>>>
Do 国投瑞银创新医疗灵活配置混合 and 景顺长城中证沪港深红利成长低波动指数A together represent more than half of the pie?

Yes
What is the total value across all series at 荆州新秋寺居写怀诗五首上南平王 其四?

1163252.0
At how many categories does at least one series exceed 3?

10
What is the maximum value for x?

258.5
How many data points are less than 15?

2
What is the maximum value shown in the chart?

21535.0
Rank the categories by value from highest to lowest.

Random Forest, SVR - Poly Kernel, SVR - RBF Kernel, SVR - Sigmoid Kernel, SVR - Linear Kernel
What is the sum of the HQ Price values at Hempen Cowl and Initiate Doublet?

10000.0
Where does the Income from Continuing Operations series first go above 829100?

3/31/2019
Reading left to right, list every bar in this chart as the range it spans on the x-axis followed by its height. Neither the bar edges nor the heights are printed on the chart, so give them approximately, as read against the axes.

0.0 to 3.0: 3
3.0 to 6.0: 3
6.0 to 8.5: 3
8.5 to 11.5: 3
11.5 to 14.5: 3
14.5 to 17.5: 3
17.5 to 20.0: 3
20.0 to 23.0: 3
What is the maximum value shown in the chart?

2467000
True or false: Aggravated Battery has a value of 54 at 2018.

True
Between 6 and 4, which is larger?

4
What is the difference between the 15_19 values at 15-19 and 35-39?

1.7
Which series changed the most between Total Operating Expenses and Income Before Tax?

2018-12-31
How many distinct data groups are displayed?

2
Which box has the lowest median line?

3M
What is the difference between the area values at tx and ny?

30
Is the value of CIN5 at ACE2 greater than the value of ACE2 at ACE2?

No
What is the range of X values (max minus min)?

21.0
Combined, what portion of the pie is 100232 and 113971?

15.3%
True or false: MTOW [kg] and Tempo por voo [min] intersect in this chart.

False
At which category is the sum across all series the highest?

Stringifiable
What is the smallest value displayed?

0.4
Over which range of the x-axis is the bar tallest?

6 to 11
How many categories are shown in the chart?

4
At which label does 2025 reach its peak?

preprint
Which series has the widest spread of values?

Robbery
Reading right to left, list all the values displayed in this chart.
<<<
## Aim of the exercise
Copy out all the entries above, with every "chart" changed to "graph" and nothing else altered.

## Reply
Do 国投瑞银创新医疗灵活配置混合 and 景顺长城中证沪港深红利成长低波动指数A together represent more than half of the pie?

Yes
What is the total value across all series at 荆州新秋寺居写怀诗五首上南平王 其四?

1163252.0
At how many categories does at least one series exceed 3?

10
What is the maximum value for x?

258.5
How many data points are less than 15?

2
What is the maximum value shown in the graph?

21535.0
Rank the categories by value from highest to lowest.

Random Forest, SVR - Poly Kernel, SVR - RBF Kernel, SVR - Sigmoid Kernel, SVR - Linear Kernel
What is the sum of the HQ Price values at Hempen Cowl and Initiate Doublet?

10000.0
Where does the Income from Continuing Operations series first go above 829100?

3/31/2019
Reading left to right, list every bar in this graph as the range it spans on the x-axis followed by its height. Neither the bar edges nor the heights are printed on the graph, so give them approximately, as read against the axes.

0.0 to 3.0: 3
3.0 to 6.0: 3
6.0 to 8.5: 3
8.5 to 11.5: 3
11.5 to 14.5: 3
14.5 to 17.5: 3
17.5 to 20.0: 3
20.0 to 23.0: 3
What is the maximum value shown in the graph?

2467000
True or false: Aggravated Battery has a value of 54 at 2018.

True
Between 6 and 4, which is larger?

4
What is the difference between the 15_19 values at 15-19 and 35-39?

1.7
Which series changed the most between Total Operating Expenses and Income Before Tax?

2018-12-31
How many distinct data groups are displayed?

2
Which box has the lowest median line?

3M
What is the difference between the area values at tx and ny?

30
Is the value of CIN5 at ACE2 greater than the value of ACE2 at ACE2?

No
What is the range of X values (max minus min)?

21.0
Combined, what portion of the pie is 100232 and 113971?

15.3%
True or false: MTOW [kg] and Tempo por voo [min] intersect in this graph.

False
At which category is the sum across all series the highest?

Stringifiable
What is the smallest value displayed?

0.4
Over which range of the x-axis is the bar tallest?

6 to 11
How many categories are shown in the graph?

4
At which label does 2025 reach its peak?

preprint
Which series has the widest spread of values?

Robbery
Reading right to left, list all the values displayed in this graph.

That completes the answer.